Task instructions: Among the entries that follow, find every line with the word "page" and list it.

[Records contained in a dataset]
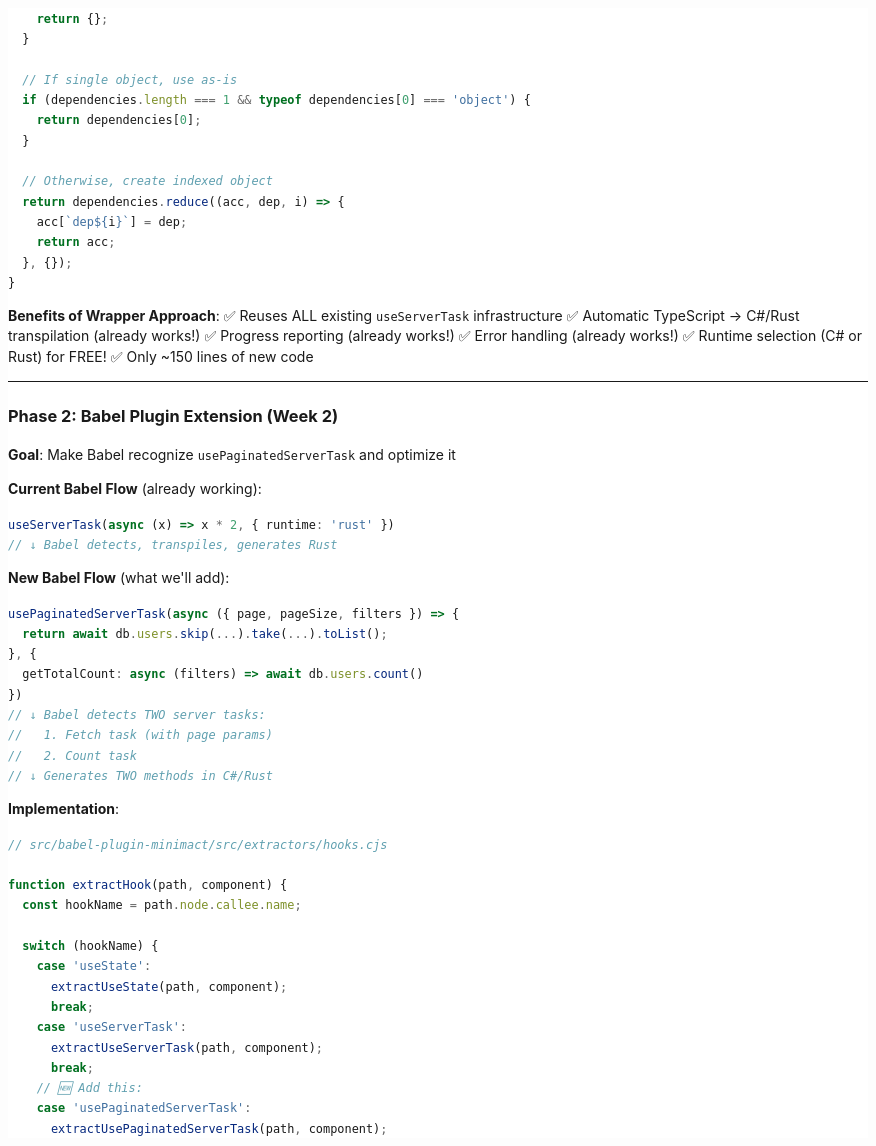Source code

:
 ```typescript
    return {};
  }

  // If single object, use as-is
  if (dependencies.length === 1 && typeof dependencies[0] === 'object') {
    return dependencies[0];
  }

  // Otherwise, create indexed object
  return dependencies.reduce((acc, dep, i) => {
    acc[`dep${i}`] = dep;
    return acc;
  }, {});
}
```

**Benefits of Wrapper Approach**:
✅ Reuses ALL existing `useServerTask` infrastructure
✅ Automatic TypeScript → C#/Rust transpilation (already works!)
✅ Progress reporting (already works!)
✅ Error handling (already works!)
✅ Runtime selection (C# or Rust) for FREE!
✅ Only ~150 lines of new code

---

### Phase 2: Babel Plugin Extension (Week 2)

**Goal**: Make Babel recognize `usePaginatedServerTask` and optimize it

**Current Babel Flow** (already working):
```typescript
useServerTask(async (x) => x * 2, { runtime: 'rust' })
// ↓ Babel detects, transpiles, generates Rust
```

**New Babel Flow** (what we'll add):
```typescript
usePaginatedServerTask(async ({ page, pageSize, filters }) => {
  return await db.users.skip(...).take(...).toList();
}, {
  getTotalCount: async (filters) => await db.users.count()
})
// ↓ Babel detects TWO server tasks:
//   1. Fetch task (with page params)
//   2. Count task
// ↓ Generates TWO methods in C#/Rust
```

**Implementation**:

```javascript
// src/babel-plugin-minimact/src/extractors/hooks.cjs

function extractHook(path, component) {
  const hookName = path.node.callee.name;

  switch (hookName) {
    case 'useState':
      extractUseState(path, component);
      break;
    case 'useServerTask':
      extractUseServerTask(path, component);
      break;
    // 🆕 Add this:
    case 'usePaginatedServerTask':
      extractUsePaginatedServerTask(path, component);
```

Answer section:
usePaginatedServerTask(async ({ page, pageSize, filters }) => {
//   1. Fetch task (with page params)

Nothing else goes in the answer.